■ Written task:
Please output every record exactly, keeping each line as it is.

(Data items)
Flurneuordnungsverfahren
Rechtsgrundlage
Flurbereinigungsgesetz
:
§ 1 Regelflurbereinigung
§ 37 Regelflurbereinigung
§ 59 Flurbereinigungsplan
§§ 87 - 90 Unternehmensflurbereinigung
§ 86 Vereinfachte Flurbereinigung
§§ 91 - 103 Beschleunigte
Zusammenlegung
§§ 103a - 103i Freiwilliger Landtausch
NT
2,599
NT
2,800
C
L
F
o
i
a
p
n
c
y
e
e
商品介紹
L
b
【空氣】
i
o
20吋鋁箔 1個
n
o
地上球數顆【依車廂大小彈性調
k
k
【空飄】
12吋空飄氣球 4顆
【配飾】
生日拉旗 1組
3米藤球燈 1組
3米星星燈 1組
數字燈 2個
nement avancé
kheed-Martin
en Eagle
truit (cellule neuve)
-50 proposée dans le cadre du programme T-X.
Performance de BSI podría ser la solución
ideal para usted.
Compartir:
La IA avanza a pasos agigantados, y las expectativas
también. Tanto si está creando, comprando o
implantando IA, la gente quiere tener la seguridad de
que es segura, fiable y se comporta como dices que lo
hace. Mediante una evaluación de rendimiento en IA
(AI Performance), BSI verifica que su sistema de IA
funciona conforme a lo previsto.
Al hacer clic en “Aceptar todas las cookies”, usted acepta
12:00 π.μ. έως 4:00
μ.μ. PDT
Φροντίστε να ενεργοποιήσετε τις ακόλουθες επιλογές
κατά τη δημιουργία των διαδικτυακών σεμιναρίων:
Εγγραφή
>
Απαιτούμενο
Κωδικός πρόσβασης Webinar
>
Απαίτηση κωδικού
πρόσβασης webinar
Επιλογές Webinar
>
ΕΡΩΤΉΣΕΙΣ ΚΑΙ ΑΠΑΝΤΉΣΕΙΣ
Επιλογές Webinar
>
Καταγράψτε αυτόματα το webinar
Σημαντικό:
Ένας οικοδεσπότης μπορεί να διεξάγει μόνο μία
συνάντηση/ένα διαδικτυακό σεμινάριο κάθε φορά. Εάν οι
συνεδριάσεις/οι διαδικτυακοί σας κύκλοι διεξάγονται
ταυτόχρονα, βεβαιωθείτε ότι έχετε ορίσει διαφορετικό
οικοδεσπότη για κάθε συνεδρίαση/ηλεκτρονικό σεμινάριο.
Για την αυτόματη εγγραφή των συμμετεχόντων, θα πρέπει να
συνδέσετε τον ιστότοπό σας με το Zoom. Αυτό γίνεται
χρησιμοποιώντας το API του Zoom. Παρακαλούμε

■ Your response:
Flurneuordnungsverfahren
Rechtsgrundlage
Flurbereinigungsgesetz
:
§ 1 Regelflurbereinigung
§ 37 Regelflurbereinigung
§ 59 Flurbereinigungsplan
§§ 87 - 90 Unternehmensflurbereinigung
§ 86 Vereinfachte Flurbereinigung
§§ 91 - 103 Beschleunigte
Zusammenlegung
§§ 103a - 103i Freiwilliger Landtausch
NT
2,599
NT
2,800
C
L
F
o
i
a
p
n
c
y
e
e
商品介紹
L
b
【空氣】
i
o
20吋鋁箔 1個
n
o
地上球數顆【依車廂大小彈性調
k
k
【空飄】
12吋空飄氣球 4顆
【配飾】
生日拉旗 1組
3米藤球燈 1組
3米星星燈 1組
數字燈 2個
nement avancé
kheed-Martin
en Eagle
truit (cellule neuve)
-50 proposée dans le cadre du programme T-X.
Performance de BSI podría ser la solución
ideal para usted.
Compartir:
La IA avanza a pasos agigantados, y las expectativas
también. Tanto si está creando, comprando o
implantando IA, la gente quiere tener la seguridad de
que es segura, fiable y se comporta como dices que lo
hace. Mediante una evaluación de rendimiento en IA
(AI Performance), BSI verifica que su sistema de IA
funciona conforme a lo previsto.
Al hacer clic en “Aceptar todas las cookies”, usted acepta
12:00 π.μ. έως 4:00
μ.μ. PDT
Φροντίστε να ενεργοποιήσετε τις ακόλουθες επιλογές
κατά τη δημιουργία των διαδικτυακών σεμιναρίων:
Εγγραφή
>
Απαιτούμενο
Κωδικός πρόσβασης Webinar
>
Απαίτηση κωδικού
πρόσβασης webinar
Επιλογές Webinar
>
ΕΡΩΤΉΣΕΙΣ ΚΑΙ ΑΠΑΝΤΉΣΕΙΣ
Επιλογές Webinar
>
Καταγράψτε αυτόματα το webinar
Σημαντικό:
Ένας οικοδεσπότης μπορεί να διεξάγει μόνο μία
συνάντηση/ένα διαδικτυακό σεμινάριο κάθε φορά. Εάν οι
συνεδριάσεις/οι διαδικτυακοί σας κύκλοι διεξάγονται
ταυτόχρονα, βεβαιωθείτε ότι έχετε ορίσει διαφορετικό
οικοδεσπότη για κάθε συνεδρίαση/ηλεκτρονικό σεμινάριο.
Για την αυτόματη εγγραφή των συμμετεχόντων, θα πρέπει να
συνδέσετε τον ιστότοπό σας με το Zoom. Αυτό γίνεται
χρησιμοποιώντας το API του Zoom. Παρακαλούμε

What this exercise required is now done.